Grant amount: $25,000
Datta’s project explores how Indigenous communities in coastal Bangladesh, particularly the Munda people, cope with cyclones and forced resettlement. Over the past decade, many families have been relocated following disasters such as cyclones Sidr and Aila. While intended as protection, resettlement has caused loss of land rights, disrupted cultural ties and increased vulnerabilities.
Working with the Sundarban Adibasi Munda Sangstha (SAMS), the region’s only Munda-led Indigenous organization, the project documents community experiences, highlights what knowledge has been sustained, and co-develops culturally grounded strategies for climate adaptation. Using community-driven methods — Elders’ storytelling, collective story sharing and mapping — the research ensures displaced families’ voices inform local and national policies.
Datta aims to understand the social, cultural and economic impacts of resettlement, support SAMS in advocating for Munda land rights and centre Indigenous knowledge in climate adaptation discussions.
As Canada Research Chair in Community Disaster Research at Mount Royal University, Datta draws on 17+ years of experience with Indigenous communities globally, bridging local knowledge with climate policy through justice, culture, and land-based approaches to resilience.

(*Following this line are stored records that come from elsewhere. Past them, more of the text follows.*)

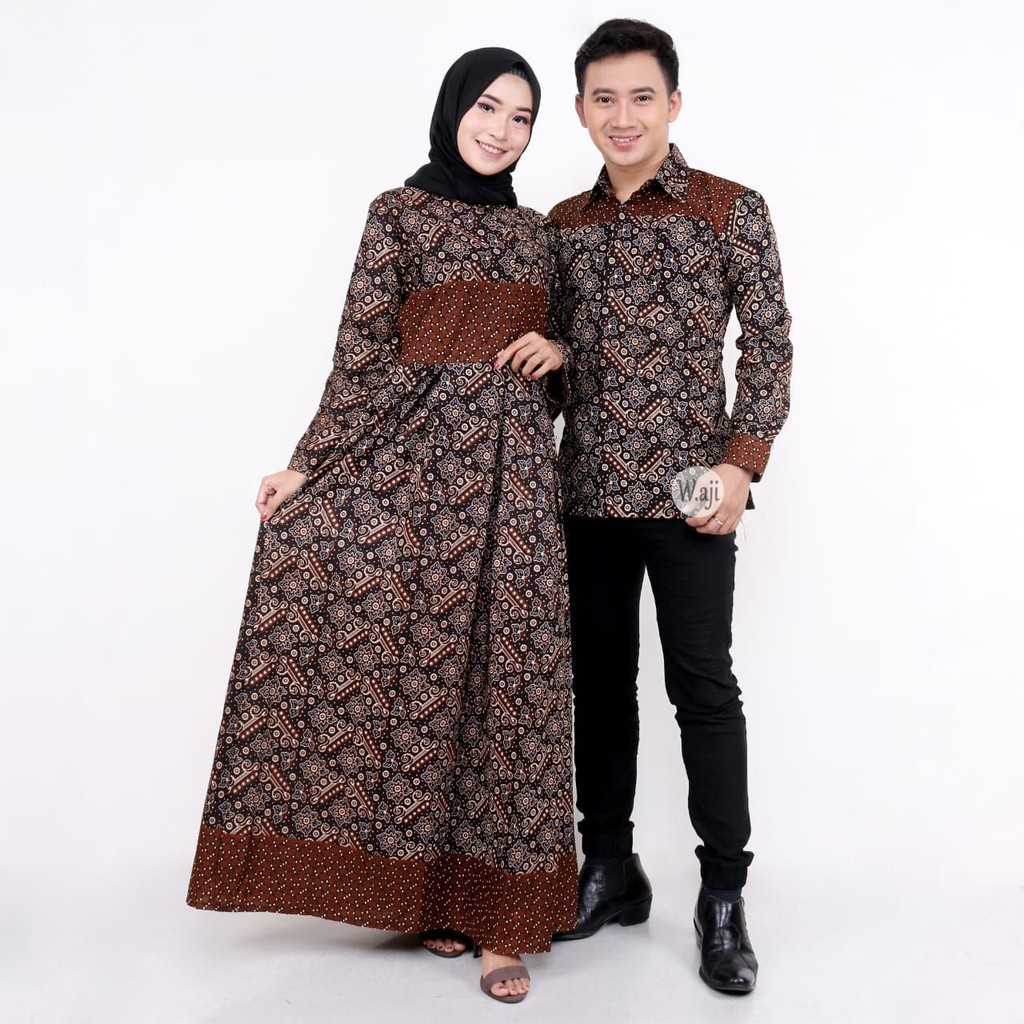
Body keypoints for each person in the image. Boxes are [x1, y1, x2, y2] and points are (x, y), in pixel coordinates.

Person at [186, 47, 577, 1005]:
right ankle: (434, 896)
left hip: (517, 481)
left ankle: (504, 923)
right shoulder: (396, 213)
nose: (501, 130)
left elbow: (578, 366)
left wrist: (560, 348)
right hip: (414, 471)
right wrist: (307, 466)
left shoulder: (541, 233)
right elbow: (359, 356)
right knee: (423, 681)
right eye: (487, 108)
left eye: (522, 117)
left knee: (512, 681)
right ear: (453, 108)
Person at [546, 19, 793, 995]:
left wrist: (740, 465)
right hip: (586, 495)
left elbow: (768, 347)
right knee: (599, 690)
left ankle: (722, 896)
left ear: (673, 103)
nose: (623, 116)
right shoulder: (559, 227)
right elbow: (550, 370)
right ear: (580, 109)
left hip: (693, 499)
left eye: (640, 96)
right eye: (603, 98)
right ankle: (609, 868)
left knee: (703, 689)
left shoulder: (732, 209)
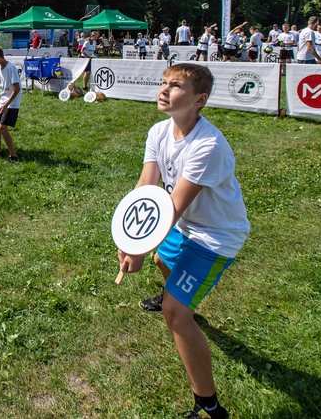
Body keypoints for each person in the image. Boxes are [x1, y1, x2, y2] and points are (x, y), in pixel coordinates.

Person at [118, 63, 249, 419]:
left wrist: (139, 248)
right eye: (163, 83)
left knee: (175, 315)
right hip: (184, 226)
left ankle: (208, 406)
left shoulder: (207, 145)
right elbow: (146, 187)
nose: (164, 89)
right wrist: (130, 237)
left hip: (215, 236)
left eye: (175, 86)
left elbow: (174, 206)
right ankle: (178, 296)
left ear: (199, 100)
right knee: (164, 261)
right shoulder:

SSHRC Connection Grants “support events and outreach activities geared toward short-term, targeted knowledge mobilization initiatives.”
Celeste Pang, PhD
“Setting a Community-Based Research Agenda by, with, and for 2S/LBTQ+ Women and Gender Diverse People: A Multi-Disciplinary Gathering”
Grant amount: $24,332
2S/LBTQ+ women and gender-diverse communities face important social and health inequities. These communities are underrepresented in community-engaged research, and there is a need for more research by and for 2S/LBTQ+ women and gender-diverse communities focused on their diverse social issues, health needs, cultures, and priorities. This gathering will bring together a multidisciplinary group of 2S/LBTQ+ women and gender-diverse individuals to (a) discuss issues of under-representation in community-engaged research and training; (b) identify emerging issues, priorities, and research questions for future community-engaged research concerning our communities, and (c) facilitate networking and mentorship, including for students and trainees. The gathering will be held in Montreal, QC, following the Community-Based Research Centre’s annual 2S/LGBTQIA+ focused Summit, with options for online engagement. Highlights from this gathering will be communicated through a bilingual (English and French) public-facing community-engaged research action agenda.
The project is a collaboration with the Community-Based Research Centre (CBRC).